The CMA GLSAT-v1.0 data has its sources in the three original global data sets (CRUTEM4, GHCN-V3 and BEST), eight national data sets (Canada national climate and weather data archive, Australia high-quality climate change data set, United States Historical Climatology Network (USHCN) data set, Korean exchange data set, Vietnam exchange data set, and the data sets of the CMA, Russian Meteorological Agency and Japan Meteorological Agency), and four regional data sets (South American regional data set, Africa regional data set, European regional data set, and Antarctic climate data)

In preparing the new database Xiubao Sun and colleagues from the CMA say they addressed a number of problems with other surface temperature databases, in particular the relatively poor coverage of stations across Antarctica, Africa, South America, and Asia. They note that the IPCC AR5 report concluded that the warming trends in these regions are associated with a lower confidence level. They also improved the absence of early period stations, especially before 1940.

*Supplied data:*
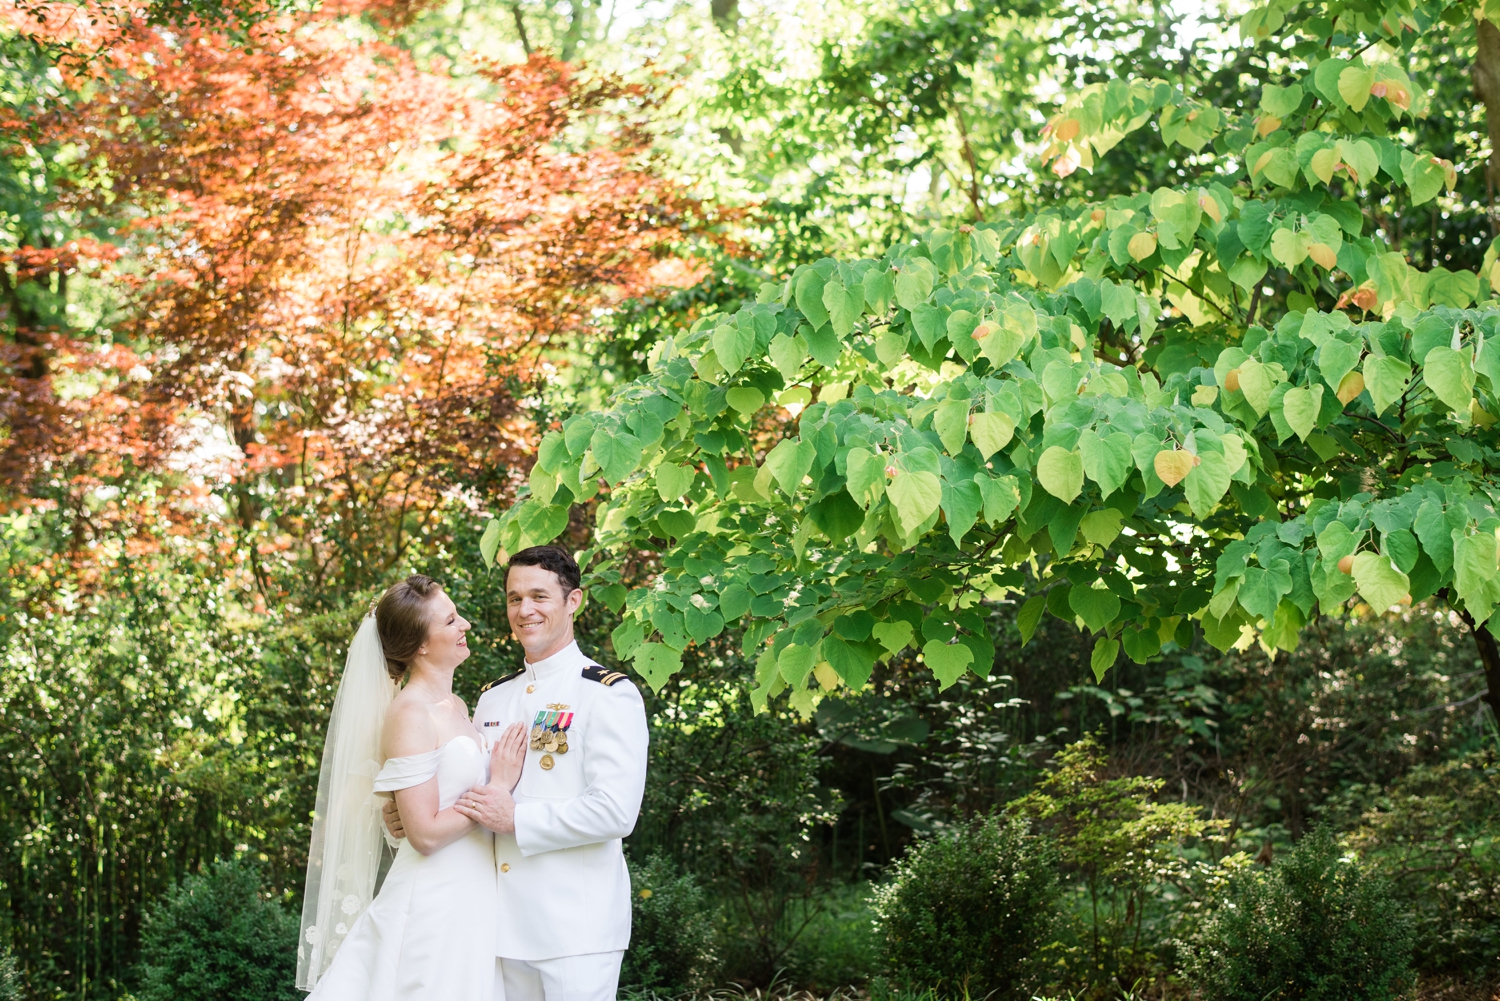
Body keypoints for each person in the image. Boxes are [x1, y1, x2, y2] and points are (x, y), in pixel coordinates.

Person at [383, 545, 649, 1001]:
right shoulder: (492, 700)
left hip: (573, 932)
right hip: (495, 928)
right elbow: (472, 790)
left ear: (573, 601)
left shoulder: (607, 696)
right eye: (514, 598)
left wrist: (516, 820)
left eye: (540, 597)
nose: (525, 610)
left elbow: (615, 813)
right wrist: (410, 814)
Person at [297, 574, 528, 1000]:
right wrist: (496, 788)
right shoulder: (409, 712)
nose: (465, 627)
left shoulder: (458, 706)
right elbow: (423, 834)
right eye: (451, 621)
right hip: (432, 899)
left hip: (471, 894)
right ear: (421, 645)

...

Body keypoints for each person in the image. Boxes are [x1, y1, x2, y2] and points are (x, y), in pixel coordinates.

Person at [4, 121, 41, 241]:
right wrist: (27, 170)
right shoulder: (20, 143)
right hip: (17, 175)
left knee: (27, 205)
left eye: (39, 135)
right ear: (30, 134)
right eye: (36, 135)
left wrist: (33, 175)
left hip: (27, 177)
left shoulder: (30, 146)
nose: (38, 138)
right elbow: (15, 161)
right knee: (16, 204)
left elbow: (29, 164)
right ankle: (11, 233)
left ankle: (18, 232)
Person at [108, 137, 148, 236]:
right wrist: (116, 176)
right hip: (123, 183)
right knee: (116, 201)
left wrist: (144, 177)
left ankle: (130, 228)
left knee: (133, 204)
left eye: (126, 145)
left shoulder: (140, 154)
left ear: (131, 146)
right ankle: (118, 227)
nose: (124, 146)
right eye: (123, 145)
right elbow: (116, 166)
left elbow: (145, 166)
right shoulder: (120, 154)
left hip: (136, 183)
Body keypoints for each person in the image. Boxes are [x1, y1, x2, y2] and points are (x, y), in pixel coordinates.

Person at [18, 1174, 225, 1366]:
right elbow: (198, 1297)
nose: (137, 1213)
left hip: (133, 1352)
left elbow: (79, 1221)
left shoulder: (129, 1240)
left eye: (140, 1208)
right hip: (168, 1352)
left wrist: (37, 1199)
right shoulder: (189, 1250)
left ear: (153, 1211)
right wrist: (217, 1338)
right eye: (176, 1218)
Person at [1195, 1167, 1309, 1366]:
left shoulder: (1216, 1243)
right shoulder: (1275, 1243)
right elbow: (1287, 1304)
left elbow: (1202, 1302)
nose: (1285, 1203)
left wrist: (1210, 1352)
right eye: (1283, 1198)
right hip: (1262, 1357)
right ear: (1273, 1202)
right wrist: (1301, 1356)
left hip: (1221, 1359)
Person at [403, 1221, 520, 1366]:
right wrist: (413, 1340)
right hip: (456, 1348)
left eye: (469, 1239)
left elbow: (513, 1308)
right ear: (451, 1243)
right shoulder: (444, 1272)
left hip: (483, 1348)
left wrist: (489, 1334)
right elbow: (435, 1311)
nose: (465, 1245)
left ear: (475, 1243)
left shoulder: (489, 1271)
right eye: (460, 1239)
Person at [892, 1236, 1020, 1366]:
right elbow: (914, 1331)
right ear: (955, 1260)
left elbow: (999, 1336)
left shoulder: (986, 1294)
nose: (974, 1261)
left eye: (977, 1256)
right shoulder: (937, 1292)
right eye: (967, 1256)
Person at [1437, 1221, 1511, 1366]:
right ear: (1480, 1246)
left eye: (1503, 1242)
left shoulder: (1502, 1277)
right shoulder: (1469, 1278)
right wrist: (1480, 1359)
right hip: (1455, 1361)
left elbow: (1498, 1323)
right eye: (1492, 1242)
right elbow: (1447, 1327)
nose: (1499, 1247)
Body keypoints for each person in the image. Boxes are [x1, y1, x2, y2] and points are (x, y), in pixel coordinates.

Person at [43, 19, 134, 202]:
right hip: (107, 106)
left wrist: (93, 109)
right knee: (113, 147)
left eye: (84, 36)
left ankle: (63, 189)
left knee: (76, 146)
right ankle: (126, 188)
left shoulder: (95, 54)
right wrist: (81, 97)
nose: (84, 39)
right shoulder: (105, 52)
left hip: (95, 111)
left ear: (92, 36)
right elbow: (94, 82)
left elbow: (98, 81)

...

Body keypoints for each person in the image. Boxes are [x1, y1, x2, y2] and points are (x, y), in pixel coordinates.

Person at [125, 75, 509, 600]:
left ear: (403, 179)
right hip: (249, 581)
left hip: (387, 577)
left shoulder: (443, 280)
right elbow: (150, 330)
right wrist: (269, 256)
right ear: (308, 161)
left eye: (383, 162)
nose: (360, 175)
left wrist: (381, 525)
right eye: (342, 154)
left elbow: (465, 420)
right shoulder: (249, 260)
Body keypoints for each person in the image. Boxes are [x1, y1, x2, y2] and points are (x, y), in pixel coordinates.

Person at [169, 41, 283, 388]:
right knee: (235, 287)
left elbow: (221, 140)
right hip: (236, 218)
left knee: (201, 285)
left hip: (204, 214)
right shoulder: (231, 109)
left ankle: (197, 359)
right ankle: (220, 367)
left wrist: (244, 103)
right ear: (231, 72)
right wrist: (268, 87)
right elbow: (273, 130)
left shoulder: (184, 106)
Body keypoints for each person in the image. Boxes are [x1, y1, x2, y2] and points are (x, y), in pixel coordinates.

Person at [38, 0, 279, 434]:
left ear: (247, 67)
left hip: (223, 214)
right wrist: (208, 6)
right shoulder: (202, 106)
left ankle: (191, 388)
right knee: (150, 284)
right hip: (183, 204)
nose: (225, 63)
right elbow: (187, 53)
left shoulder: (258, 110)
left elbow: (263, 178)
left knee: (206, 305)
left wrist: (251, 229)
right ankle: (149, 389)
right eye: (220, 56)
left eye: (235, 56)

*Your objective:*
According to the text on the CMA GLSAT-v1.0 data, which three original global data sets does it draw on? The entries have nothing to do with the text.

*Problem solution:*
CRUTEM4, GHCN-V3 and BEST.